» What the task asks
Scan the records for the word "oracle". Report each line where it occurs.

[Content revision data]
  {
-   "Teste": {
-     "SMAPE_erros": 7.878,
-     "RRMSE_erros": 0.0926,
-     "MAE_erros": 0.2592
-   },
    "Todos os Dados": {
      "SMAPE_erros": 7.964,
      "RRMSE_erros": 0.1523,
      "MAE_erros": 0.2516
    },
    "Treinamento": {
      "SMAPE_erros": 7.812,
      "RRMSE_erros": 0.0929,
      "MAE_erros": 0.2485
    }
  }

--

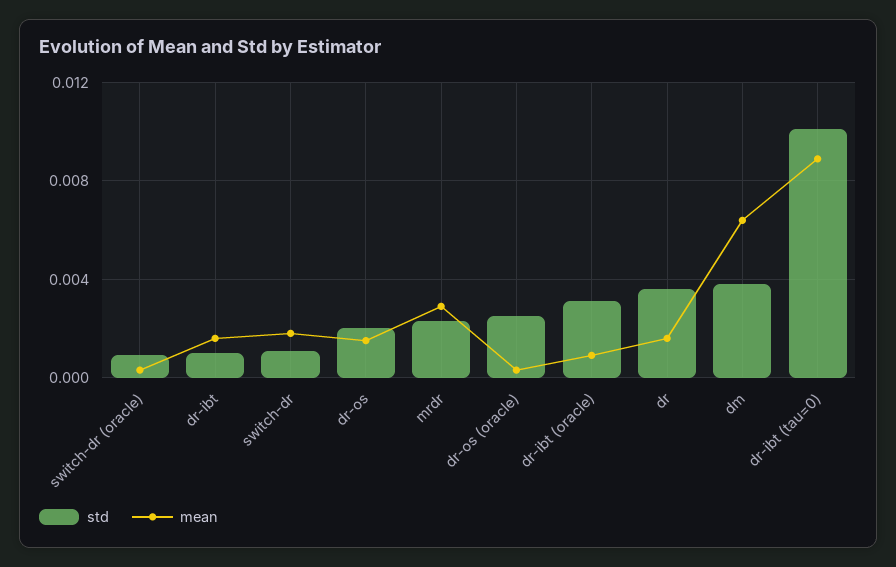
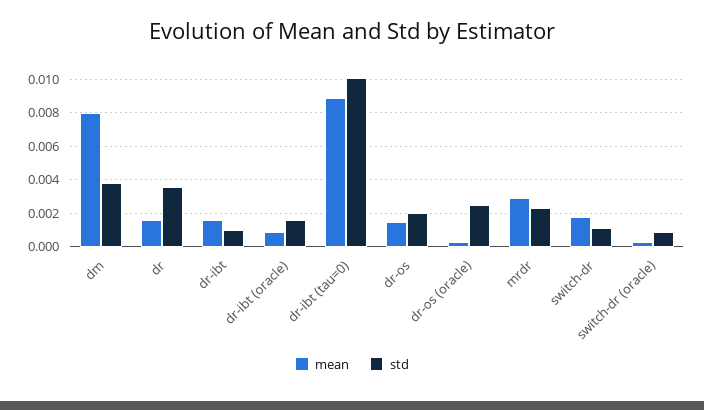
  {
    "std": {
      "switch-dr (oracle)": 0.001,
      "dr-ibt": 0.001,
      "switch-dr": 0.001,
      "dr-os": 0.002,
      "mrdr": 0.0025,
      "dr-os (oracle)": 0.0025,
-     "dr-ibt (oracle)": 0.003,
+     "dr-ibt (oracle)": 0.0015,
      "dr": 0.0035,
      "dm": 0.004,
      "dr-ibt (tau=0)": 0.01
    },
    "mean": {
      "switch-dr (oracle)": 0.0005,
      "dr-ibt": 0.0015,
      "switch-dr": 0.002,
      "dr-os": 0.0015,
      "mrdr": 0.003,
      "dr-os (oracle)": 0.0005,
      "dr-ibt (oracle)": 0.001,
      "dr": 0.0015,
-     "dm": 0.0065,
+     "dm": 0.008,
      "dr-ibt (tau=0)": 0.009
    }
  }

» Problem solution
      "switch-dr (oracle)": 0.001,
      "dr-os (oracle)": 0.0025,
-     "dr-ibt (oracle)": 0.003,
+     "dr-ibt (oracle)": 0.0015,
      "switch-dr (oracle)": 0.0005,
      "dr-os (oracle)": 0.0005,
      "dr-ibt (oracle)": 0.001,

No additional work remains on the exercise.